Recopiez ces lignes à l'identique, en partant du début des enregistrements et en allant jusqu'à la ligne qui contient « The Whirlpool WP74009917 », celle-ci comprise.

◇ ◇ ◇ ◇

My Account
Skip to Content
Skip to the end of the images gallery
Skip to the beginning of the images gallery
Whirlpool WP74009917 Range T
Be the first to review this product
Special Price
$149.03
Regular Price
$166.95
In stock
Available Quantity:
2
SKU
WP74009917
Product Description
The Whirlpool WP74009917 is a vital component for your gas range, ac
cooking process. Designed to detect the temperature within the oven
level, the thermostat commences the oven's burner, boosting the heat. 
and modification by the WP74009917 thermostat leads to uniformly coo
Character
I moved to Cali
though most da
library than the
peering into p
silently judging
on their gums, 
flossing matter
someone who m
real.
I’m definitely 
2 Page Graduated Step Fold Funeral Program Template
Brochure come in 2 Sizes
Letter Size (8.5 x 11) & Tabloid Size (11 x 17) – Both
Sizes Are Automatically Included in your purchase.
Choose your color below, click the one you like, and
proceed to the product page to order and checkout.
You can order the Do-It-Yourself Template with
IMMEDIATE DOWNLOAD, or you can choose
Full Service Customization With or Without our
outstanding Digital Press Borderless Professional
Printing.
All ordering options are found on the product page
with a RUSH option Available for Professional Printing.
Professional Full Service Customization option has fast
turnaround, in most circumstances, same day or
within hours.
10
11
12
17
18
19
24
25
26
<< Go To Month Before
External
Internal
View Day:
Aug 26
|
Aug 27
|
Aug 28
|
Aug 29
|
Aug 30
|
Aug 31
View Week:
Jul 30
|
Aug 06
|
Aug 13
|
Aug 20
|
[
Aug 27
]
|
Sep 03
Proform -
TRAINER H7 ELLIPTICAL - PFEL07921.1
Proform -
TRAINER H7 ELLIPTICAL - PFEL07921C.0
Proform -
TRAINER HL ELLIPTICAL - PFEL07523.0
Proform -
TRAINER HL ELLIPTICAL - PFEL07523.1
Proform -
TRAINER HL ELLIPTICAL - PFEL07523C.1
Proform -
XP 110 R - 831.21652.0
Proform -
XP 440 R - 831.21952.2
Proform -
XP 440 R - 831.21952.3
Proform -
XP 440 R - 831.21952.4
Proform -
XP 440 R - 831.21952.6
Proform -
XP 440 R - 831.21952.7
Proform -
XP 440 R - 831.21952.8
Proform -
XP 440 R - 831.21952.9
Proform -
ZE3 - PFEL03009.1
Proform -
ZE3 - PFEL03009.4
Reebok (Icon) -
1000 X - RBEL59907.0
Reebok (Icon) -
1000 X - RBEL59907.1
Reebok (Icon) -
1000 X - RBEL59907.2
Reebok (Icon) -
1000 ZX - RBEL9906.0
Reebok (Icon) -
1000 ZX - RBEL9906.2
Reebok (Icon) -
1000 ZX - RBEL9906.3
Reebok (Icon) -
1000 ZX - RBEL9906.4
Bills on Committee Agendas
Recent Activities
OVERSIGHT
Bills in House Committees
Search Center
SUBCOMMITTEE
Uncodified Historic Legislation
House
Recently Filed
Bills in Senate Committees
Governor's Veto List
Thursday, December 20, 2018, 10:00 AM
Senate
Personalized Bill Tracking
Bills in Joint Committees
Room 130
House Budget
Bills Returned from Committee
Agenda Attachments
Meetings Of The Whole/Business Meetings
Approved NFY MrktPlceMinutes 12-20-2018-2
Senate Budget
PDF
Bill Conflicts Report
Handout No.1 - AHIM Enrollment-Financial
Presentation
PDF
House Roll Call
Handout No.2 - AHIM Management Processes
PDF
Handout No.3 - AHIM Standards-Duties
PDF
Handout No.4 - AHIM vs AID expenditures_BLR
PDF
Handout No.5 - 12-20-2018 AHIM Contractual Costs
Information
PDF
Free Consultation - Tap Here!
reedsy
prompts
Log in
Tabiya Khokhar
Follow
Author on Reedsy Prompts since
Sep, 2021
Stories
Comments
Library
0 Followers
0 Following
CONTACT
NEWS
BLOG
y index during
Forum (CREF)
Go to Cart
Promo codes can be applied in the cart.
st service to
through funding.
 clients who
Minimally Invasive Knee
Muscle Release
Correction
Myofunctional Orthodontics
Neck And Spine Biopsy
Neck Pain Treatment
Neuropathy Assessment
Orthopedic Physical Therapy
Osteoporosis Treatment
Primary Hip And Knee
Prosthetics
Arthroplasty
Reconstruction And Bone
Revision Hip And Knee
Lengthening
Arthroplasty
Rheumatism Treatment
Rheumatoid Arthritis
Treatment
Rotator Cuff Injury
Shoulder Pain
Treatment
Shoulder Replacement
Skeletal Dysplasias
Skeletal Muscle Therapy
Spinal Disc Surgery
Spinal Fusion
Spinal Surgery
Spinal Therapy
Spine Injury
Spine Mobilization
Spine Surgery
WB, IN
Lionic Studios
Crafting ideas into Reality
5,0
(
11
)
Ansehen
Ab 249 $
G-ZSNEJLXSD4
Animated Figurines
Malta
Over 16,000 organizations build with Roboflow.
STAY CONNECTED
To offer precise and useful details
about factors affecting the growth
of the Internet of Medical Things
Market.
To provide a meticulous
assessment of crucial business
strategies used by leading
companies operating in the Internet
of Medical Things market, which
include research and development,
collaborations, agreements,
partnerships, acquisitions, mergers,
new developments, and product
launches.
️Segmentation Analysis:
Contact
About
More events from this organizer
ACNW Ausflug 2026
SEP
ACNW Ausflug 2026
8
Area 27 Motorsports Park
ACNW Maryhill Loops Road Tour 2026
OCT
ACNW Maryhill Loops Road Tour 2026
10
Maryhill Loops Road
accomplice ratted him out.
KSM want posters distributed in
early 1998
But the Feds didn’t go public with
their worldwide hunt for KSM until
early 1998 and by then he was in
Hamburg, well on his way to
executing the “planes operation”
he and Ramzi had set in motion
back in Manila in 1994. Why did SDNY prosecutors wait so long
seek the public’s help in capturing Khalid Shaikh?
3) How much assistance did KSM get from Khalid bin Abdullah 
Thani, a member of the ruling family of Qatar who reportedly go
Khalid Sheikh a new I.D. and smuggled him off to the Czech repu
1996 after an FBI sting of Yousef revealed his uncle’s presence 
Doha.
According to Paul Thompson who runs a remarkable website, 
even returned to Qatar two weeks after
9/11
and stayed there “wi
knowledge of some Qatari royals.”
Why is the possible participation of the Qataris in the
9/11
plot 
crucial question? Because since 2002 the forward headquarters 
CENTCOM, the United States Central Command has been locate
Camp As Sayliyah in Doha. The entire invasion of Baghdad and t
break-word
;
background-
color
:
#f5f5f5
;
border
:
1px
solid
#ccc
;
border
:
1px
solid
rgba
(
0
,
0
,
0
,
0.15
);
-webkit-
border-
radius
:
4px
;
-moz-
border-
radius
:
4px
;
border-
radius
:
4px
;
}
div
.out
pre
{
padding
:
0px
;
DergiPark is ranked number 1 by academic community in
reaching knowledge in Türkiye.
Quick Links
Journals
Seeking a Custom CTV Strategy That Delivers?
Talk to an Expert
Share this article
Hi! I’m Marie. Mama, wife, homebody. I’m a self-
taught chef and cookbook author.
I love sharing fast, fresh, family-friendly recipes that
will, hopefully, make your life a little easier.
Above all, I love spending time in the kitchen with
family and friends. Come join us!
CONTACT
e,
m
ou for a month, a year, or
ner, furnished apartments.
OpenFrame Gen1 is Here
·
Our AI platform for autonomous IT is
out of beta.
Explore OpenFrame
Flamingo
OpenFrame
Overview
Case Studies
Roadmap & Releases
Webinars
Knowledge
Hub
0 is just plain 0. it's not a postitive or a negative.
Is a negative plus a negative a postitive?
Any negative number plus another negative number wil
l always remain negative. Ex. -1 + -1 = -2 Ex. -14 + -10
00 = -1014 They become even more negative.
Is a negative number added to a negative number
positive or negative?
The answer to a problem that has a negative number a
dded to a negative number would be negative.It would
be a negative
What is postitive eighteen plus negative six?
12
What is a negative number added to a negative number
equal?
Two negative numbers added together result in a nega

◇ ◇ ◇ ◇

§ **RÉPONSE À LA TÂCHE**:
My Account
Skip to Content
Skip to the end of the images gallery
Skip to the beginning of the images gallery
Whirlpool WP74009917 Range T
Be the first to review this product
Special Price
$149.03
Regular Price
$166.95
In stock
Available Quantity:
2
SKU
WP74009917
Product Description
The Whirlpool WP74009917 is a vital component for your gas range, ac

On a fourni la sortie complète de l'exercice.